One of the simplest ways to hand users a worker they can interact with is subclassing thread and adding a method to that subclass that submits a job to the thread’s work queue.

It’s extremely easy for someone other than the thread creator to be holding a thread object, because the stdlib’s design and documentation both encourage using thread subclasses to represent workers.

ryanhiebert · December 19, 2025, 1:28am

An example here would be great, I’m having trouble understanding what you’re thinking this could look like.

ryanhiebert · December 19, 2025, 1:37am

OK, I’ll try my hand at an example.

def create_a_worker_thread() -> WorkerThread:
   """This creates a worker thread with blessed methods of cancellation."""

I think you’re saying in this scenario that there may be some or no blessed methods of cancelling the thread, but interruption is definitely not one of them.

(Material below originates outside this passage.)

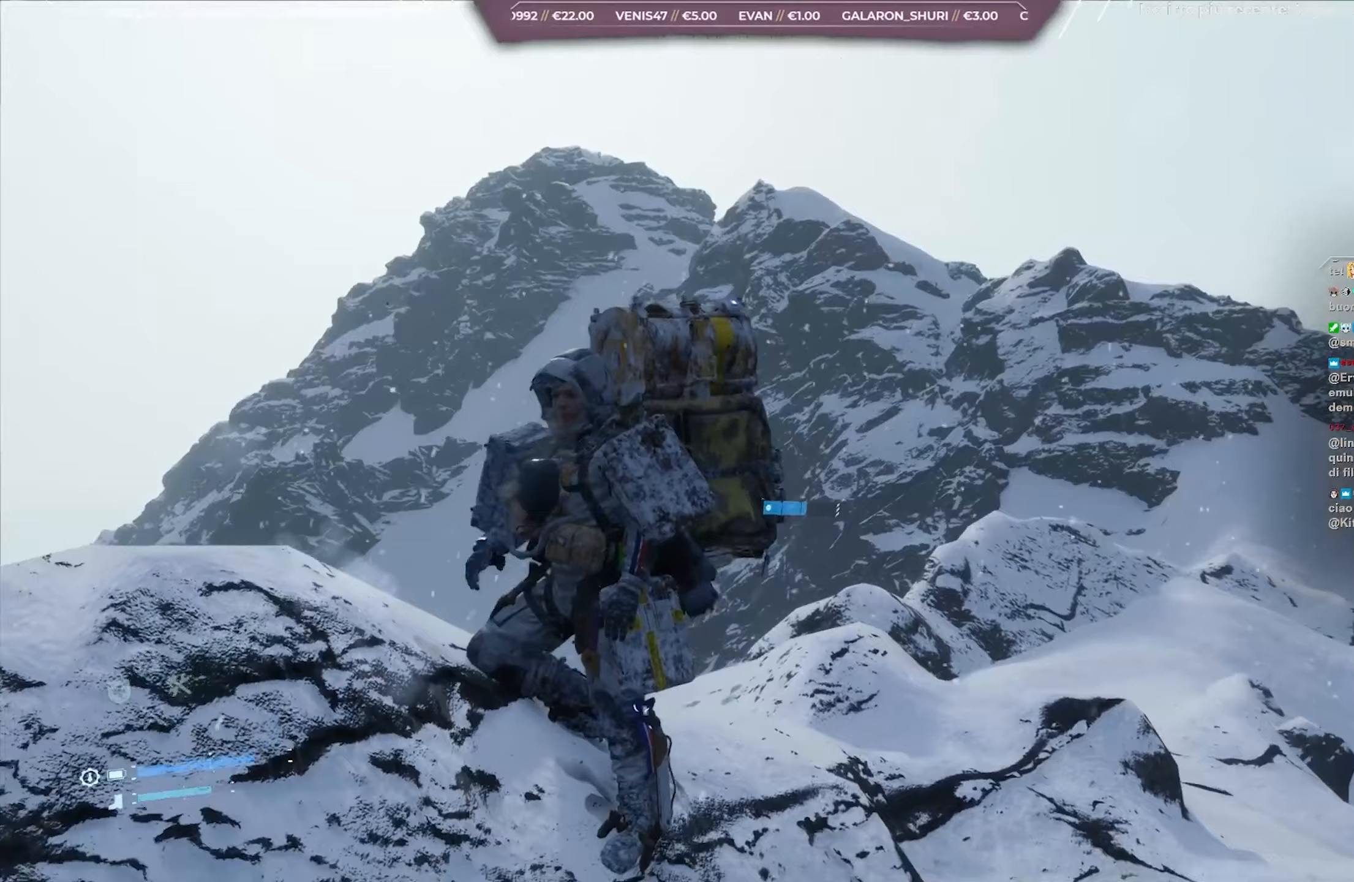
{"buttons": [], "left_stick": "center", "right_stick": "center", "events": []}
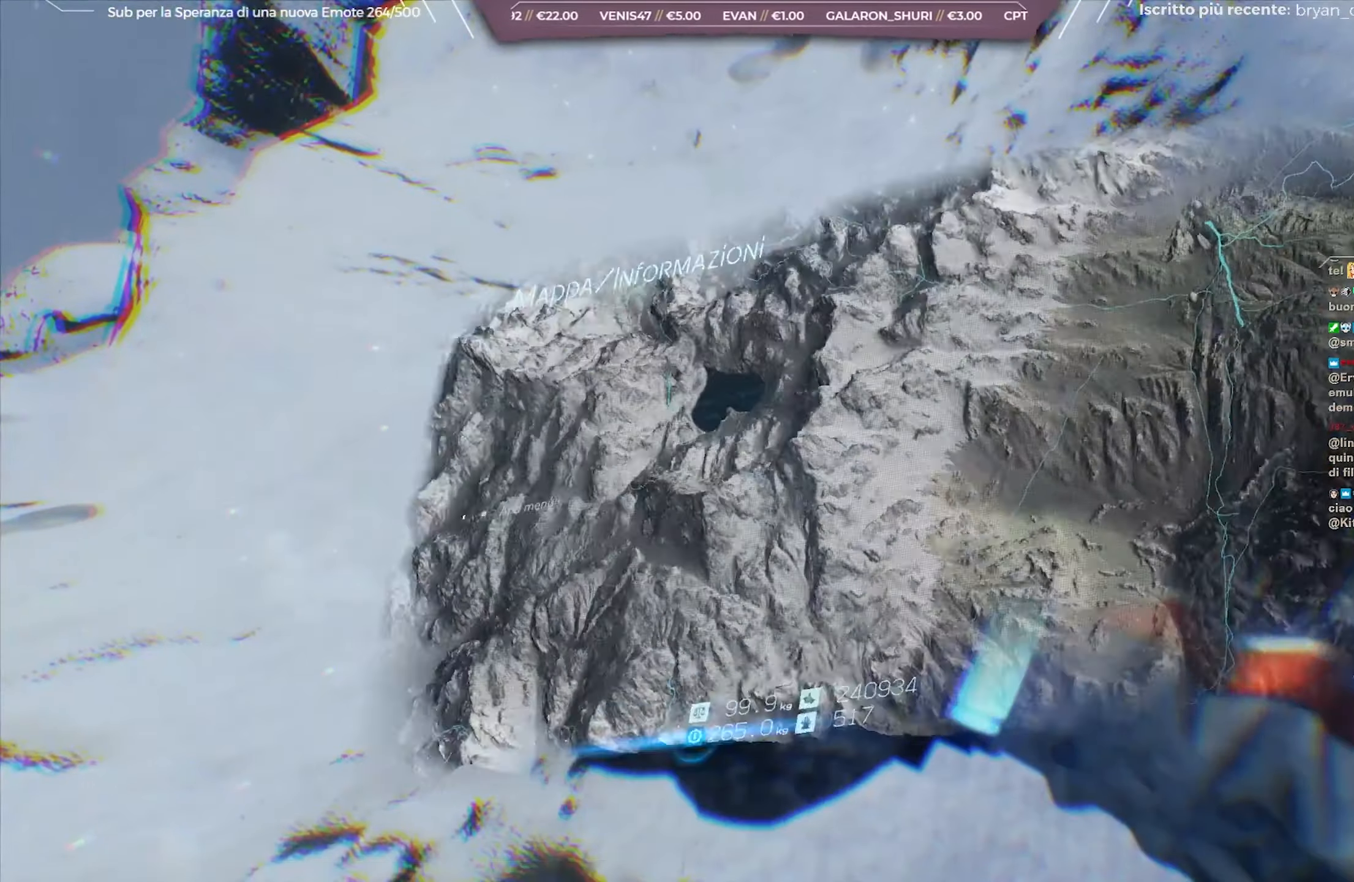
{"buttons": [], "left_stick": "center", "right_stick": "center", "events": []}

Yet, this is a common enough pattern that the thread is likely to be passed back to the caller so the caller can check on the status of the thread, rather than wrapping it in some other interface.

I’m personally of the feeling that this is not a common way to do things, and that “you didn’t call interrupt before, please don’t call it now” is a pretty reasonable way to handle it. Still, it’s at least a theoretical possibility, and judgements will vary on if this scenario warrants the overhead of an additional type.

gcewing · December 19, 2025, 2:12am

#------- Thread code --------

def thread_main():

can put setup code here that must run before enabling

interrupts if desired

threading.enable_interrupts()

from here on we can be interrupted

…

#------- Spawning code --------

t = threading.Thread(target = thread_main)
t.start()
…
t.interrupt()

ryanhiebert · December 19, 2025, 3:22am

I can get on board with that approach, I think. It means that there’s a global concept of the current thread interruptibility state, but the interpreter is going to have to have some concept of that anyway. If I want to have a special “interruptible” thread that’s always ready for interrupting, I can do that pretty easily by making a subclass of Thread that calls that first.

That all said, I’m feeling really drawn to the conceptual simplicity of the “interruptibility” of a thread being managed implicitly by language constructs. I think with (and finally) make really good candidates for that. I feel like if I was designing it without compatibility constraints (a useful exercise, but not necessarily where it should land when considering all factors), I think I’d make all threads interruptible by default with the with block special protections that applied to KeyboardInterrupt as well.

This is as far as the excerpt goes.